Tuesday, June 06, 2006


Almost finished:

The little steek top, due to be worn this Friday evening with a mid length black skirt from Le Chateau. I'm thinking some judicious bra shopping will take place between now and then.

The second sock, with plenty of yarn left over. Turns out I Needn't Have Worried. Ha! - I choose to believe that it was my incessant worry that in fact averted certain sock disaster. As Mad-Eye Moody would say: "CONstant Vigilance!" Perhaps I can get a little pair for my DS out of the leftovers.


Recently arrived:

The latest installment in the fortification of the stash against lean times to come. Clockwise from top right:

  • Fingering weight baby alpaca / silk from Elann in rich aubergine (my favorite color word) and a sultry olive green. For an as yet to be worked out original design featuring some combination of Fair Isle motifs and lace patterning. Might need some black to supplement.

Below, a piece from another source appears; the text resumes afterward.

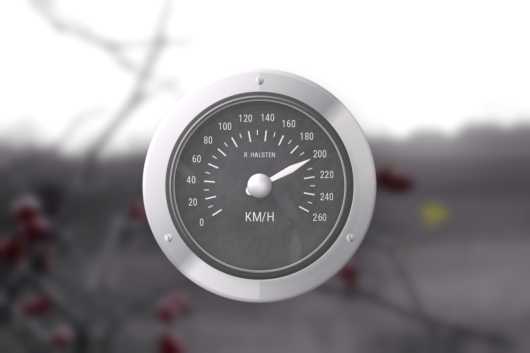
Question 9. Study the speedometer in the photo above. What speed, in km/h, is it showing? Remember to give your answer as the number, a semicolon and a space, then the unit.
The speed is 200; km/h
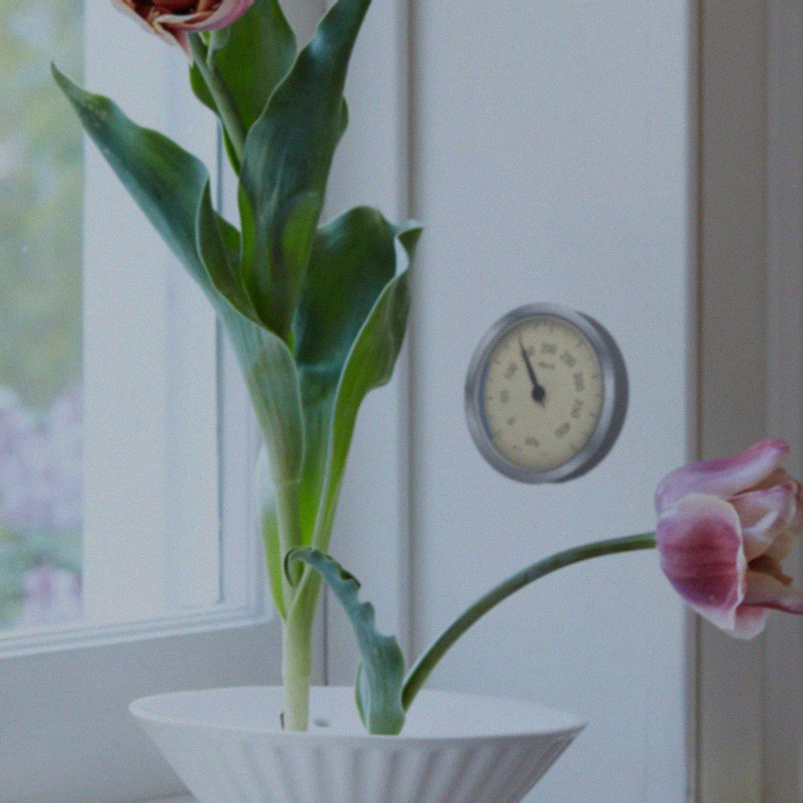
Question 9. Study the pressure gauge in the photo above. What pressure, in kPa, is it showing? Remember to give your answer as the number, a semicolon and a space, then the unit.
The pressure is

Haven't decided.
  • Aran weight wool from Knit Picks (bargain price, rather one dimensional crayon box colors) earmarked for the next Dulaan sweater. (2007 shipment, which reminds me, I'd better get my butt in gear and get 2006 in the mail - I am SO bad about mailing stuff. How hard can it be, I ask myself repeatedly - address it, go to the post office. No confrontation, no negotiating, just pay the nice lady whatever exorbitant fee she quotes. For some reason, it is one of my Avoidance Things. Except for the business - I get those out immediately and then don't sleep until they show safely delivered on the tracking system.)
  • Lovely charcoal grey worsted weight wool for either the wild cabled cardigan in Loop 'D Loop or some other wildly cabled thing of my own design.
  • Rich brown 40% wool / acrylic and polyamide blend - supposed to be super elastic - for that desperately cool cabled tunic in Loop 'D Loop that looks like tree bark.
  • Light blue cotton elastic blend for a bikini. Having thoroughly dissed Sexy Little Knits, I am going to put my money where my mouth is and make a bikini from the book. I do in fact wear the things, although not to walk my dog or go shopping in Beverly Hills - pretty much just to sit in the hot tub in Whistler sipping beer and looking at the mountains. And nice ones are actually rather expensive to buy, so this will be a sort of cost analysis experiment. How long will a handknit bikini stand up to regular hot-tubbing? I plan to wear it for the first time when no one is around and I have a large towel immediately to hand Just In Case. I may or may not post photographic evidence.
  • More books.
  • More lovely wool in dark blue and creamy natural, for a fitted cardigan featuring traditional Scandinavian motifs. Also a yet to be worked out original design. (Note the reference book of traditional Scandinavian knitting).
  • Last of all, two skeins of hand dyed sock yarn for a rainy day and because everyone else has it and I don't. Didn't.
  • Almost forgot - hidden behind the books are a number of vacuum sealable storage bags with which I am going to compress the entire stash into a small cube (or two) of infinite density. Ditto my lifetime collection of cotton print quilting fabric.